(Document layout detection data)
⁂

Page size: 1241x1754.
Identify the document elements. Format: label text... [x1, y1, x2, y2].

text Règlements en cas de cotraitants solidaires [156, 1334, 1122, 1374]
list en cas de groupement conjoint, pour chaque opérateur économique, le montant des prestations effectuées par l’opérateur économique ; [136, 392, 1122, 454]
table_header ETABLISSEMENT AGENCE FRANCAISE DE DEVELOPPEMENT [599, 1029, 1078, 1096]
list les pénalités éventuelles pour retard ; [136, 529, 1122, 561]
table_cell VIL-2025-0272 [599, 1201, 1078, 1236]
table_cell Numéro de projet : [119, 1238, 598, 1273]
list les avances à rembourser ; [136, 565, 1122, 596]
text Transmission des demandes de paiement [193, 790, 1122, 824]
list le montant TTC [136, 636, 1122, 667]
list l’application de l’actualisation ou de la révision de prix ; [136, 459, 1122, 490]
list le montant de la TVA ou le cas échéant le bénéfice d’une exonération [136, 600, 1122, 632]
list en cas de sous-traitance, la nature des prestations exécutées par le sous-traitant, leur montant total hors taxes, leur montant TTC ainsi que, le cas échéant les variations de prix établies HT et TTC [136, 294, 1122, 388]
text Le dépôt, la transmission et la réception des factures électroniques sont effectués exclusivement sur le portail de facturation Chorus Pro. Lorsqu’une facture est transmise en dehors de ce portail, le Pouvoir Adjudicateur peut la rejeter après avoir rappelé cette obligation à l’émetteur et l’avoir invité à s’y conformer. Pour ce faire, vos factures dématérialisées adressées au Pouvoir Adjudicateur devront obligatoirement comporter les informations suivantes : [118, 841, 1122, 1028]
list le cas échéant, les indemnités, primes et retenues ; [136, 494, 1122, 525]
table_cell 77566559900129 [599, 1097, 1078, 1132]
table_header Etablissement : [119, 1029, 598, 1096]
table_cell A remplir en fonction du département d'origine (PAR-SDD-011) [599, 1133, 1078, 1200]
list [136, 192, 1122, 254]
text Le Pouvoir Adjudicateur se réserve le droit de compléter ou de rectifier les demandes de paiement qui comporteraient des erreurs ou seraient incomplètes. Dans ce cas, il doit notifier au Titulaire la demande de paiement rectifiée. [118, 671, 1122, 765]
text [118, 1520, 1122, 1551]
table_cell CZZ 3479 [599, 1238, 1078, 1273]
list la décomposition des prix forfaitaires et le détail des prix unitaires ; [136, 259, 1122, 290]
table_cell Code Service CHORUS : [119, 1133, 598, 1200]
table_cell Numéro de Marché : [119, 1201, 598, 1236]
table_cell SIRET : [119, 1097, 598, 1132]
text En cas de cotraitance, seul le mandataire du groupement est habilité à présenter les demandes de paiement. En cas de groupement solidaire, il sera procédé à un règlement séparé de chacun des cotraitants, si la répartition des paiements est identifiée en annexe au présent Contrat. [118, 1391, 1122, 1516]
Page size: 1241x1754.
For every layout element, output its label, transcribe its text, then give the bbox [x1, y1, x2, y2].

⁂

_What you should do:_
An exact reproduction of all the entries, complete to the last line, is needed.

_Task result:_
Page size: 1241x1754.
Identify the document elements. Format: label text... [x1, y1, x2, y2].

text Règlements en cas de cotraitants solidaires [156, 1334, 1122, 1374]
list en cas de groupement conjoint, pour chaque opérateur économique, le montant des prestations effectuées par l’opérateur économique ; [136, 392, 1122, 454]
table_header ETABLISSEMENT AGENCE FRANCAISE DE DEVELOPPEMENT [599, 1029, 1078, 1096]
list les pénalités éventuelles pour retard ; [136, 529, 1122, 561]
table_cell VIL-2025-0272 [599, 1201, 1078, 1236]
table_cell Numéro de projet : [119, 1238, 598, 1273]
list les avances à rembourser ; [136, 565, 1122, 596]
text Transmission des demandes de paiement [193, 790, 1122, 824]
list le montant TTC [136, 636, 1122, 667]
list l’application de l’actualisation ou de la révision de prix ; [136, 459, 1122, 490]
list le montant de la TVA ou le cas échéant le bénéfice d’une exonération [136, 600, 1122, 632]
list en cas de sous-traitance, la nature des prestations exécutées par le sous-traitant, leur montant total hors taxes, leur montant TTC ainsi que, le cas échéant les variations de prix établies HT et TTC [136, 294, 1122, 388]
text Le dépôt, la transmission et la réception des factures électroniques sont effectués exclusivement sur le portail de facturation Chorus Pro. Lorsqu’une facture est transmise en dehors de ce portail, le Pouvoir Adjudicateur peut la rejeter après avoir rappelé cette obligation à l’émetteur et l’avoir invité à s’y conformer. Pour ce faire, vos factures dématérialisées adressées au Pouvoir Adjudicateur devront obligatoirement comporter les informations suivantes : [118, 841, 1122, 1028]
list le cas échéant, les indemnités, primes et retenues ; [136, 494, 1122, 525]
table_cell 77566559900129 [599, 1097, 1078, 1132]
table_header Etablissement : [119, 1029, 598, 1096]
table_cell A remplir en fonction du département d'origine (PAR-SDD-011) [599, 1133, 1078, 1200]
list [136, 192, 1122, 254]
text Le Pouvoir Adjudicateur se réserve le droit de compléter ou de rectifier les demandes de paiement qui comporteraient des erreurs ou seraient incomplètes. Dans ce cas, il doit notifier au Titulaire la demande de paiement rectifiée. [118, 671, 1122, 765]
text [118, 1520, 1122, 1551]
table_cell CZZ 3479 [599, 1238, 1078, 1273]
list la décomposition des prix forfaitaires et le détail des prix unitaires ; [136, 259, 1122, 290]
table_cell Code Service CHORUS : [119, 1133, 598, 1200]
table_cell Numéro de Marché : [119, 1201, 598, 1236]
table_cell SIRET : [119, 1097, 598, 1132]
text En cas de cotraitance, seul le mandataire du groupement est habilité à présenter les demandes de paiement. En cas de groupement solidaire, il sera procédé à un règlement séparé de chacun des cotraitants, si la répartition des paiements est identifiée en annexe au présent Contrat. [118, 1391, 1122, 1516]
Page size: 1241x1754.
For every layout element, output its label, transcribe its text, then give the bbox [x1, y1, x2, y2].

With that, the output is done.